CPD Sgt. Hosea Word took the promotional exam for Lieutenant in 2006 and scored 150th on the promotional list. Unfortunately for him, the Department promoted candidates 1 through 149 during the life of the eligibility list. When he took the promotional test again in 2015, he became suspicious of the integrity of the test when he learned that “wives and paramours” of CPD leadership scored unusually high. For instance, the wife of one member of leadership scored 280th on the previous promotional exam, but as a result of the 2015 testing, she skyrocketed to first on the promotion list.
Certain that test rigging had occurred, Sgt. Word sued the City and CPD, alleging that CPD leadership snuck early test content to their “wives and paramours” resulting in those test-takers scoring very high on the test and receiving undeserved promotions to his detriment. Word alleged that this violated his constitutionally protected right to due process and equal protection and amounted to sex discrimination, among other claims. The court thought otherwise.

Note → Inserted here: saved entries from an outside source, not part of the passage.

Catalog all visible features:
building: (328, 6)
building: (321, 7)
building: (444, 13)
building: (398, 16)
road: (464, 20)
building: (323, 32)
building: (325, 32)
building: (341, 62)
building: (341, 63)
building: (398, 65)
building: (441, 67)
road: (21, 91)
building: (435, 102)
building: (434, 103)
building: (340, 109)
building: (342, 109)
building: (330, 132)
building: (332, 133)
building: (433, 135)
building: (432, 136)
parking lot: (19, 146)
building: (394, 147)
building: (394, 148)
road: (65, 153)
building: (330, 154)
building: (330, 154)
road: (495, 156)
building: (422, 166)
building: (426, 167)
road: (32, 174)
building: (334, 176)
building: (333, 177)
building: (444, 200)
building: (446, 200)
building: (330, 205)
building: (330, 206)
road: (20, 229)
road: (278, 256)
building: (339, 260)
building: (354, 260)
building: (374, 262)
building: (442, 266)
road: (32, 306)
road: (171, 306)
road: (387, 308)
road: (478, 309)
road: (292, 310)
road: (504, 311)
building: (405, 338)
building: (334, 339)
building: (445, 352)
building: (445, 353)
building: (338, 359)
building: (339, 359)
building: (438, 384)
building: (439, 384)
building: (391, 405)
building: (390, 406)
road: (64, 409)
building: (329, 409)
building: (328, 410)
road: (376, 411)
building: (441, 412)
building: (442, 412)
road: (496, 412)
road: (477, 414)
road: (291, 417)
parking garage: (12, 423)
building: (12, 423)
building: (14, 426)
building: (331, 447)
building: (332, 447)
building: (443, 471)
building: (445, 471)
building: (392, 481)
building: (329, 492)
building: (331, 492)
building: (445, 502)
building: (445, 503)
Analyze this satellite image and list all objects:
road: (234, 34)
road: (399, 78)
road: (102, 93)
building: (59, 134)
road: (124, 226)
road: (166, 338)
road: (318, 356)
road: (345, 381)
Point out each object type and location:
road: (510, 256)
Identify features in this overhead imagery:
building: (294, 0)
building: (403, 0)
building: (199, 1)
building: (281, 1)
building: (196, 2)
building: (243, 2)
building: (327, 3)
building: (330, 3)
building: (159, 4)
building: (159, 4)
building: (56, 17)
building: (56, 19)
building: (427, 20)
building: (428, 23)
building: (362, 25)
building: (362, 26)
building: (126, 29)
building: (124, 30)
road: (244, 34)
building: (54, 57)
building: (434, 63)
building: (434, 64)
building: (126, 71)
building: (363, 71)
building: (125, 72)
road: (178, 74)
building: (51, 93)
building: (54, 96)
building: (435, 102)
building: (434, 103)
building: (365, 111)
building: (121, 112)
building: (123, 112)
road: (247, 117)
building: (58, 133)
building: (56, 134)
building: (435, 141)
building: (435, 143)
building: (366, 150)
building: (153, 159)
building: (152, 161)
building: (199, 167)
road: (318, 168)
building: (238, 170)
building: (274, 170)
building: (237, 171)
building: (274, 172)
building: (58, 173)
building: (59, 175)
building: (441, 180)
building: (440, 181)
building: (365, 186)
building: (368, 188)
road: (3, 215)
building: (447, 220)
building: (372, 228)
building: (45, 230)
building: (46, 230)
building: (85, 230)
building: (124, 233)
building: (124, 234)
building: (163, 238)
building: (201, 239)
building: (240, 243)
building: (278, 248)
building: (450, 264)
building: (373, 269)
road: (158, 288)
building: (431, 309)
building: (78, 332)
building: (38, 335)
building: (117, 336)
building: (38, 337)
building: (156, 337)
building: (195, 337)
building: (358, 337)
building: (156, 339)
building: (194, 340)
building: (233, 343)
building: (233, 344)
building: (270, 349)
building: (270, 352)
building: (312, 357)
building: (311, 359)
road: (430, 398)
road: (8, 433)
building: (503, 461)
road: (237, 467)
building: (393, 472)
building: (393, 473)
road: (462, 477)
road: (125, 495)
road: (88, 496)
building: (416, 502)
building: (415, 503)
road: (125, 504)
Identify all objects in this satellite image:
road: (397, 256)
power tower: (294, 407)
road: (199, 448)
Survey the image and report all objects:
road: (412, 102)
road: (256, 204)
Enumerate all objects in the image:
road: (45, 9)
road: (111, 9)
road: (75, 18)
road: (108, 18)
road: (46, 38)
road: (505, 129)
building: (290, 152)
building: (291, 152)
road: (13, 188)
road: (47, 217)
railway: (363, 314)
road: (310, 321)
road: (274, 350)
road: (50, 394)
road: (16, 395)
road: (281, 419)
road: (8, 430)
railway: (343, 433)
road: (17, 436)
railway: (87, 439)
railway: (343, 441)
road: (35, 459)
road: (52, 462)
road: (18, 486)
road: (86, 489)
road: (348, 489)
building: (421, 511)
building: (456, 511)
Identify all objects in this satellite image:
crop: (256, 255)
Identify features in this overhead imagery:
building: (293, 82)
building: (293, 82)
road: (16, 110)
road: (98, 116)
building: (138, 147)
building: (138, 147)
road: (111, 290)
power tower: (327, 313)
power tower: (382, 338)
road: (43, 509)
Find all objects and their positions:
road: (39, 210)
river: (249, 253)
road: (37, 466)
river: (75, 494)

In order to bring a claim of a due process violation, a public employee must show that a right to due process was secured by agreement or law. Here, Sgt. Word claimed that the Illinois Municipal Code secured his right to a promotional test that was free of cheating. He cited the following provision in support of his argument:
…[n]o person or officer shall…willfully or corruptly furnish to any person any special or secret information for the purpose of either improving or injuring prospects or chances of any person so examined, or to be examined, being appointed, employed, or promoted. 65 ILCS 5/10-1-26
Additionally, Sgt. Word alleged that he was treated arbitrarily based on his sex because he was not romantically involved with a member of CPD leadership in violation of his right to equal protection and for the same reason was subject to sex discrimination under state and federal law.
While the court acknowledged that the Municipal Code created a prohibition against engaging in favoritism, it did not create a constitutionally protected interest in the test-taking process itself. Without an identified constitutionally protected property interest, Sgt. Word was unable to sustain a violation of a constitutional right. Along with no identifiable constitutional right to a test process free of favoritism, the court found that he also could not sustain a violation of his right to equal protection or show sex discrimination. The court found that Sgt. Word could not show that he was intentionally treated differently based on his sex. Noting that favoritism resulting from personal relationships disadvantages all others equally, not a particular sex, the court found that Sgt. Word could not show that he was the subject of sex discrimination because he was male.